» Excerpt to read:
=== Begin Enclosure ===

Tiger teams spur NIS stakeholders, developers toward shared vision

Network News Fall 2010, Vol. 23 No. 2

May 2010 marked the launch of tiger team Aragorn, a group of LTER volunteers who will help developers at the LTER Network Office (LNO) conceptualize, design, and test the Network Information System (NIS).

Each tiger team — nine in all are planned, hence the team codenames’ correspondence to the characters from Tolkien’s Lord of the Rings novels — oversees a major subsystem of the NIS. The purview of team Aragorn is the Metadata Management suite of NIS software components. Two other teams have come up in recent months to work on the NIS subsystems dedicated to Workflow Management (codename Boromir) and Data Management (codename Frodo), with the remaining six teams scheduled to begin their work at various points over the next year or so.

The term tiger team is borrowed from the defense industry, where specialized teams are assembled to test the security of critical systems. As applied to the NIS the definition, it is more general and refers to “a team set up solely in response to a specific situation or problem while recognizing but not resolving larger-scale and longer-term issues” (source Wikipedia).

=== End Enclosure ===

» Entries supplied:
=== Begin Enclosure ===

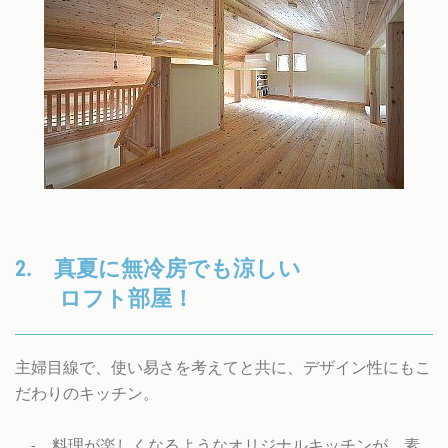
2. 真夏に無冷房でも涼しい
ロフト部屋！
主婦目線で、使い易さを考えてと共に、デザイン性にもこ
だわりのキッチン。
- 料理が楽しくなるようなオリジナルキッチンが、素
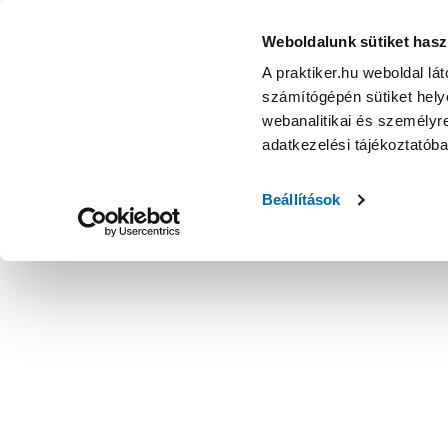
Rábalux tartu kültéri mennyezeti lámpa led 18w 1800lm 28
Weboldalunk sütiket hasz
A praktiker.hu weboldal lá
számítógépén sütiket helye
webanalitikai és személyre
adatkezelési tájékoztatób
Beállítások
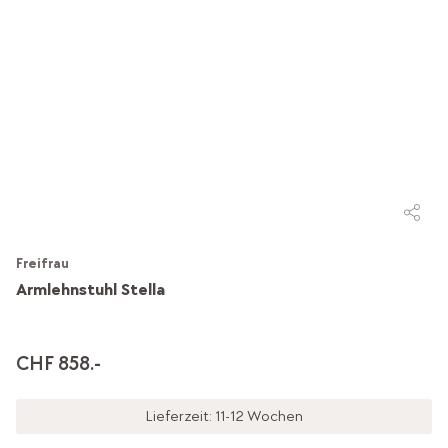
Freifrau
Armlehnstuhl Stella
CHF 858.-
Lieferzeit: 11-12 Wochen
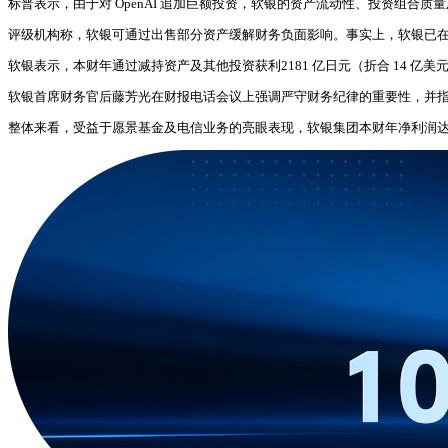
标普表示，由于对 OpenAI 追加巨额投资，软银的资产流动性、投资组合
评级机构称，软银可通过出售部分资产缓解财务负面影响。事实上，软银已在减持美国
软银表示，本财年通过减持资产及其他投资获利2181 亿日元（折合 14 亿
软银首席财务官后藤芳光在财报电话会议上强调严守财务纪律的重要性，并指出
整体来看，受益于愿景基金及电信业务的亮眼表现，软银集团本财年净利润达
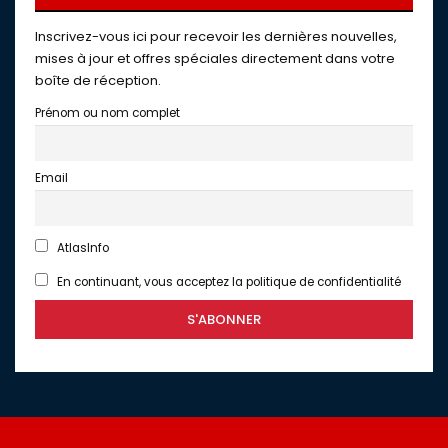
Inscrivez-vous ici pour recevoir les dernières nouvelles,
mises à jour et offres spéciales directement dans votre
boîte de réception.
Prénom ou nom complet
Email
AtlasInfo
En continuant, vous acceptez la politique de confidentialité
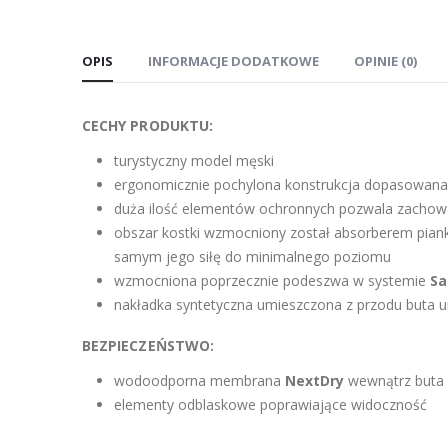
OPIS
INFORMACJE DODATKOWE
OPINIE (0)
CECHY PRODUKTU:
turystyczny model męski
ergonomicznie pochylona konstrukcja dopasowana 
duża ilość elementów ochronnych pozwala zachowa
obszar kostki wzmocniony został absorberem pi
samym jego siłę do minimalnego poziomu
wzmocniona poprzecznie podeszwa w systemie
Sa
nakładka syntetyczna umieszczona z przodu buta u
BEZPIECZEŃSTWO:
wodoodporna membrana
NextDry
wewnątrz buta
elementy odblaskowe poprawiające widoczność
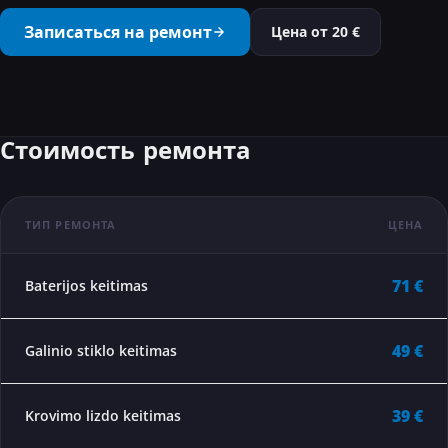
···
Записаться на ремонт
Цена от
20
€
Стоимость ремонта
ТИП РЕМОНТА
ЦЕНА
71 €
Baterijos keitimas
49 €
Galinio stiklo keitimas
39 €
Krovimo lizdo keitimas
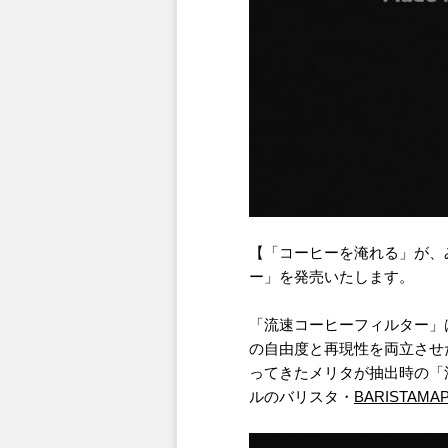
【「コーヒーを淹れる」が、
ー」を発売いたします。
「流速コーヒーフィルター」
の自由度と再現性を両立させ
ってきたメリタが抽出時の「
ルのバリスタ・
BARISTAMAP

=== End Enclosure ===

» Assignment 1:
Format the stretch of the entries from the line containing "Inscrivez-vous ici pour" through the line containing "elementy odblaskowe poprawiające widoczność" as a Markdown table with the columns Row and Line, skipping blank lines and leaving out the pictures.
» Assignment 2:
Resume the article on tiger teams where it stops.
The entries have nothing to do with the article on tiger teams.

» Exercise output 1:
| Row | Line |
|---|---|
| 1 | Inscrivez-vous ici pour recevoir les dernières nouvelles, |
| 2 | mises à jour et offres spéciales directement dans votre |
| 3 | boîte de réception. |
| 4 | Prénom ou nom complet |
| 5 | Email |
| 6 | AtlasInfo |
| 7 | En continuant, vous acceptez la politique de confidentialité |
| 8 | OPIS |
| 9 | INFORMACJE DODATKOWE |
| 10 | OPINIE (0) |
| 11 | CECHY PRODUKTU: |
| 12 | turystyczny model męski |
| 13 | ergonomicznie pochylona konstrukcja dopasowana  |
| 14 | duża ilość elementów ochronnych pozwala zachowa |
| 15 | obszar kostki wzmocniony został absorberem pi |
| 16 | samym jego siłę do minimalnego poziomu |
| 17 | wzmocniona poprzecznie podeszwa w systemie |
| 18 | Sa |
| 19 | nakładka syntetyczna umieszczona z przodu buta u |
| 20 | BEZPIECZEŃSTWO: |
| 21 | wodoodporna membrana |
| 22 | NextDry |
| 23 | wewnątrz buta |
| 24 | elementy odblaskowe poprawiające widoczność |

» Exercise output 2:
The tiger team model was proposed, largely as an outcome of an extensive review of the operational plan of the LNO conducted earlier this year, as a way for key NIS stakeholders (LTER scientists, students, and information managers) to promote community dialog and provide rapid, iterative feedback to the NIS software development effort. Each tiger team typically consists of two to five members from the LTER community who volunteer several hours per month over a span of four to eight months, contributing their scientific, technical, and non-technical expertise. NIS developers based at the Network Office also participate regularly in tiger team meetings and related activities.

Kristin Vanderbilt, Information Manager at Sevilleta LTER, who volunteered for the Aragorn team (Metadata Management) in part to learn about its underlying web services technology, noted: “It’s been valuable to get explanations from the experts.” But her own input has proven useful to the team on a number of occasions, particularly with regard to questions about design choices and how they affect end users. “That’s the part of NIS development that most concerns me — what the information manager user experience will be like,” she said, adding, “I hope scientists are volunteering for the tiger teams to ensure that their needs will be met.”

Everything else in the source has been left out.